One key point Dave and Mike emphasized early on was that most of Rails is Ruby code, so the framework should really be called "Rails on Ruby". In short - if you want to understand Rails, you've got to understand Ruby. This point was reiterated at the break by newly-met lunchmates as we ate the not-too-bad box lunch in the cavernous exhibit hall. They agreed that David A. Black's book "Ruby for Rails", while slightly outdated (Ruby 1.8.4, Rails 1.0), demystifies the "magic code" in Rails by explaining the key Ruby concepts and structures underlying Rails.
- Upon a show of hands, the audience was split about even between those who had written at least one Rails app, and those who were just getting their feet wet.
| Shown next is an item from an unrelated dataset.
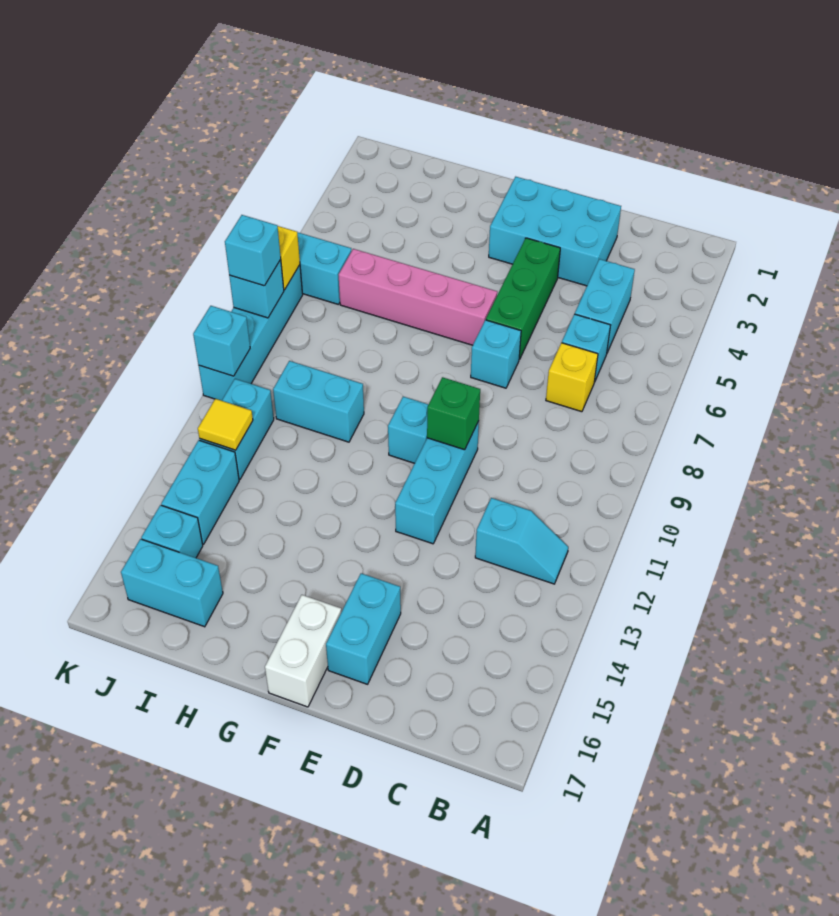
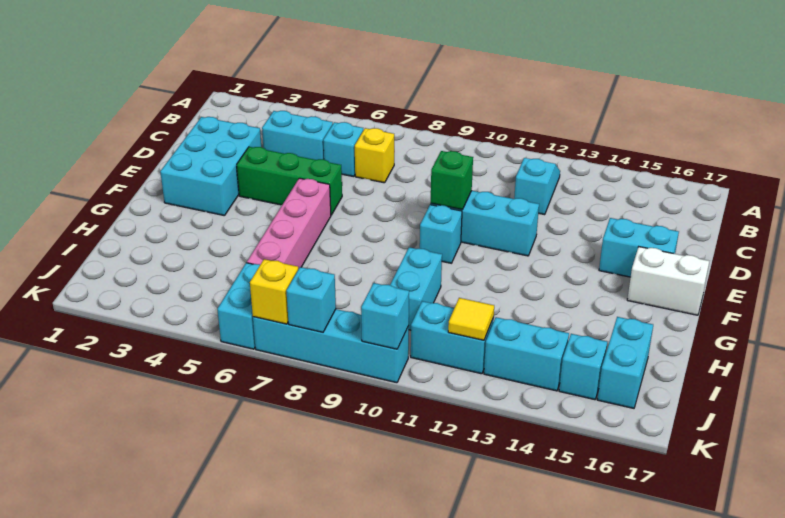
cyan brick E7 level 1 -> none
cyan brick K8 level 3 -> none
I saw only one hand go up in response to the question as to how many participants were "super-comfortable" coding Ruby.
- After reading the lively discussion on Ruby and Women following Gregory Brown's post, I was expecting a 90%+ male audience, however the gender split in the tutorial audience was more like 80/20, some improvement over the anecdotes in the discussion.
- Also well applauded was the news mid-afternoon that the tutorial attendees had raised over $12,000 for the charities nominated on Pragprog's Justgive.org donation page.
- On a dimmer note, I was pretty chuffed that the organizers didn't do more to provide AC power throughout the room. I managed to piggyback on the third or fourth power bar daisychained from one of the few wall outlets thanks to a generous neighbour.
So what about the tutorial content? The first third of the day was a whirlwind introduction to and overview of Ruby, followed by a dissection of an example Rails app, with a potpourri of topics like migrations, REST and Capistrano rounding out the day.